Серёга Лещёв засмущался и принялся сразу наливать по второй. Марьин взглядом отмерил количество, наполнявшее его стакан самогона. Самогон показался Марьину крепким и чтобы сильно не опьянеть на старых дрожжах, он остановился на половине второго стакана, стал больше закусывать.
- А дедовщина на флоте такая же, как в армии – скромно поинтересовался Парамонов.
- Деды на флоте не служат! Там она называется «годковщина». Запомните! Есть традиции, которые нужно соблюдать и уважать и амба! Понятно?!
Все сделали вид, что поняли двусмысленный ответ ст. лейтенанта. Но, в душе каждый понимал, что не осталось в армии и места, где не было бы этой самой дедовщины, и надежда на элитные войска, где она якобы отсутствует, становилась всё более иллюзорной. Иначе говоря, общий разум призывника побуждал быть готовым к скорым переменам в личности.
Выпили по второй за добрую дорогу. Марьин отхлебнул немного; он знал сколько, лишь чтобы поправить здоровье, прийти в норму. Зазвучали гитарные аккорды. Славка заиграл блатную, знакомую всем уличным пацанам песню о несчастной любви и зоне. Андрюха Коновалов вспомнил про Шумкова, всполошился и пошёл в соседний вагон позвать его. Задавали ещё вопросы: Как кормят на флоте? Какие есть законы? О кораблях и подлодках? Где престижнее служить на море или на суше? Дают ли отпуск? Марьин, конечно же, ответить на все вопросы не мог. Многих вещей он просто не знал, да и не хотел знать. Отвечал на некоторые только потому, что нужно было удовлетворить чуть ли не отчаянные просьбы ребят. Он чувствовал, как они нуждаются в этой информации сейчас больше, чем в хлебе насущном. Рассказывал так, как знал об этом от своих друзей – военных моряков или же, что видел сам. Истекли пятнадцать положенных минут на час больше. Марьину совсем надоело отвечать теперь уже на нудные для него и провокационные вопросы, но, говорить хотелось, и тогда он сам принялся расспрашивать ребят. Об их родных местах, о девушках, живущих здесь (сам Марьин никогда женат не был, поэтому куда бы он не приезжал с подобной целью, всегда живо интересовался местным женским полом). Рассказывали ему обо всём этом довольно сухо, примитивно, а душе хотелось красочных и остросюжетных историй, художественных описаний.

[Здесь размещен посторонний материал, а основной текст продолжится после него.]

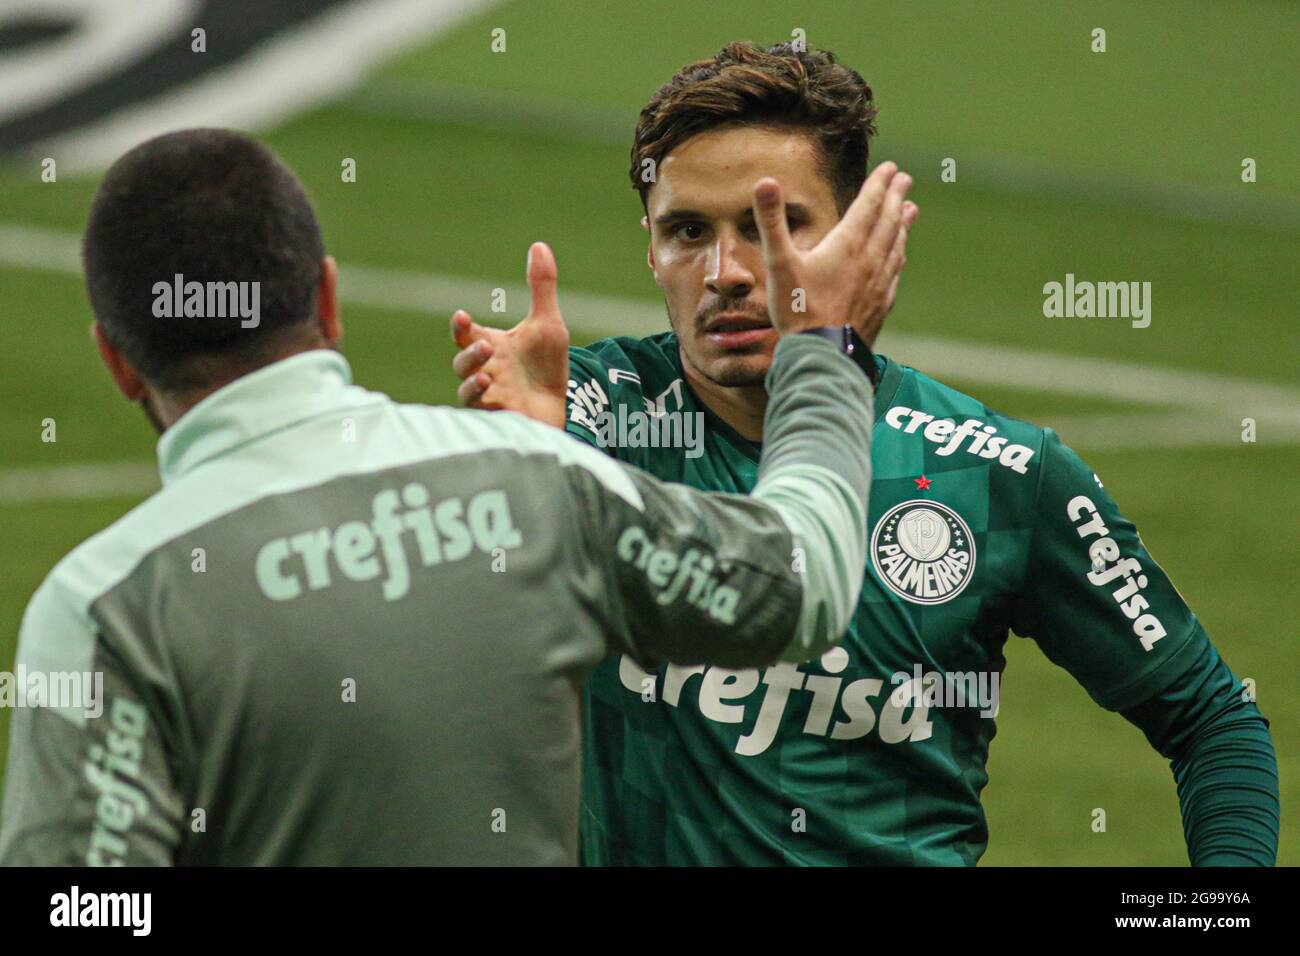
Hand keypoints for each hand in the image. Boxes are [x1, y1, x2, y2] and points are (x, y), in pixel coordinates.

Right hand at [450, 242, 569, 427]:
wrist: (561, 406)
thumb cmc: (546, 367)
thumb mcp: (547, 324)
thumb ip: (541, 287)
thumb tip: (539, 245)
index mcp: (490, 346)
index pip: (465, 334)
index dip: (460, 326)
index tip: (461, 316)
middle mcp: (484, 370)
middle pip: (461, 363)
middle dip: (469, 354)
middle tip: (484, 345)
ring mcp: (489, 396)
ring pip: (466, 391)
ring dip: (472, 382)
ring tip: (486, 374)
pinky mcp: (500, 418)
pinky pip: (484, 414)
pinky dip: (486, 405)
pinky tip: (495, 396)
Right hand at [752, 161, 916, 343]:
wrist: (822, 357)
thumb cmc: (797, 310)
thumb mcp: (778, 263)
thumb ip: (771, 221)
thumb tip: (764, 182)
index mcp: (846, 246)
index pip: (869, 206)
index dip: (879, 185)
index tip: (890, 168)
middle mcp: (869, 261)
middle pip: (888, 222)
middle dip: (896, 198)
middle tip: (905, 180)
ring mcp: (878, 284)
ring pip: (895, 246)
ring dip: (903, 224)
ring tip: (910, 209)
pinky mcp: (880, 305)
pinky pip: (894, 272)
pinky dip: (899, 255)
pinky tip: (899, 256)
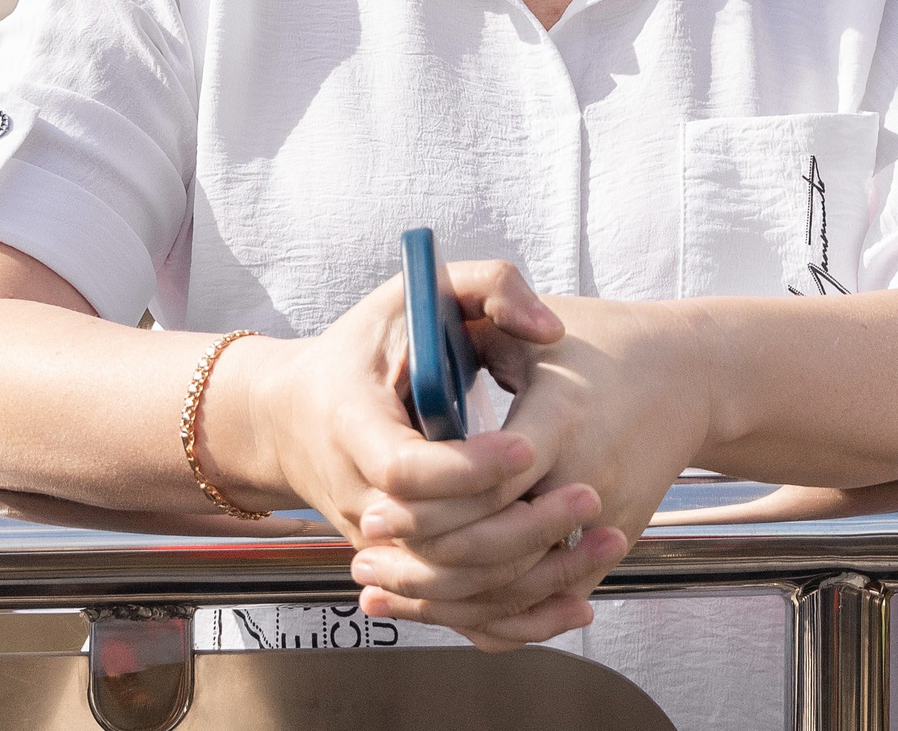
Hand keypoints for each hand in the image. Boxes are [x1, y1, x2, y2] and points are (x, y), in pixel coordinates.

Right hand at [214, 261, 578, 578]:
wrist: (291, 416)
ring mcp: (376, 540)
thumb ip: (488, 284)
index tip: (528, 450)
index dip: (467, 468)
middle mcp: (357, 496)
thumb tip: (550, 328)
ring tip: (607, 540)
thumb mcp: (416, 290)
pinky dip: (517, 613)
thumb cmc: (368, 345)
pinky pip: (457, 605)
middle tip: (589, 497)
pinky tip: (577, 600)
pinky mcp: (399, 566)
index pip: (406, 470)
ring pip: (452, 585)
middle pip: (436, 539)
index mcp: (351, 424)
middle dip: (517, 526)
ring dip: (532, 576)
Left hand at [350, 295, 714, 647]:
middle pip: (497, 543)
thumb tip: (415, 358)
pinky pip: (542, 601)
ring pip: (515, 586)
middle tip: (365, 553)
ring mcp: (604, 521)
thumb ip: (481, 328)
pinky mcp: (611, 546)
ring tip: (382, 587)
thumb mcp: (543, 330)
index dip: (428, 500)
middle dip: (423, 558)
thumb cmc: (608, 343)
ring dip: (443, 596)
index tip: (375, 506)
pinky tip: (435, 606)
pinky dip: (488, 615)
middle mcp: (588, 477)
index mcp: (563, 418)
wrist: (690, 378)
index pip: (488, 478)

Виктор тем временем наслаждался обществом незаурядной женщины. Во время остановки они переключились на нейтральные темы. Говорили о силе и красоте моря. Шумков никогда не бывал на морях, поэтому Марина Николаевна, видя его любопытство, передавала подробно рассказы отца и собственные впечатления её молодости, когда они жили у моря. Она была ещё молода, ей было тридцать девять, но выглядела так, будто её специально загримировали для какой - то роли и припудрили тонкой корочкой, так схожей с серебристым инеем. Виктору так хотелось смахнуть этот «налёт», казавшийся ему неестественным и увидеть подлинную красоту этой женщины. Он представлял её в восемнадцать, в двадцать пять, в тридцать лет…. И каждый раз раздевал её и одевал словно, она была его натурщицей у себя в возбуждённом мозгу опьянённым её аурой волшебной непосредственности. Молодому человеку особенно понравилась история, которая случилась с ней в его возрасте. Он слышал её так, будто читал увлекательный рассказ, который делал Виктора свидетелем этих событий.
Коновалов резко открыл дверь купе. Двое пассажиров машинально обернулись и увидели своего третьего спутника с радующимся детским лицом.
- Витюха, пошли бухать с провожатым, вся братва самогон с пивом глушит – сходу, бесцеремонно заявил он.
Потом рухнул на сиденье и стал обниматься с товарищем. Шумкову стало противно и стыдно. Виктор тотчас возненавидел Коновалова за то, что он нарушил их душевную беседу, прервал великое удовольствие быть наедине и в обществе прекрасной женщины.
- Пойдём, давай, закусь возьмём, здесь его столько – мычал Андрей Коновалов.
Шумков вытаращил глаза на Марину Николаевну; они искали порицания происходящему, но получили одобрение.
- Присоединяйся к землякам Витя – усмехаясь, сказала женщина – Так начинается армия и хорошо, чтобы также она и закончилась. Учись понимать! Что? Как? Сколько? Мне скоро сходить. Помни, что у тебя всегда есть выбор в этом мире зла!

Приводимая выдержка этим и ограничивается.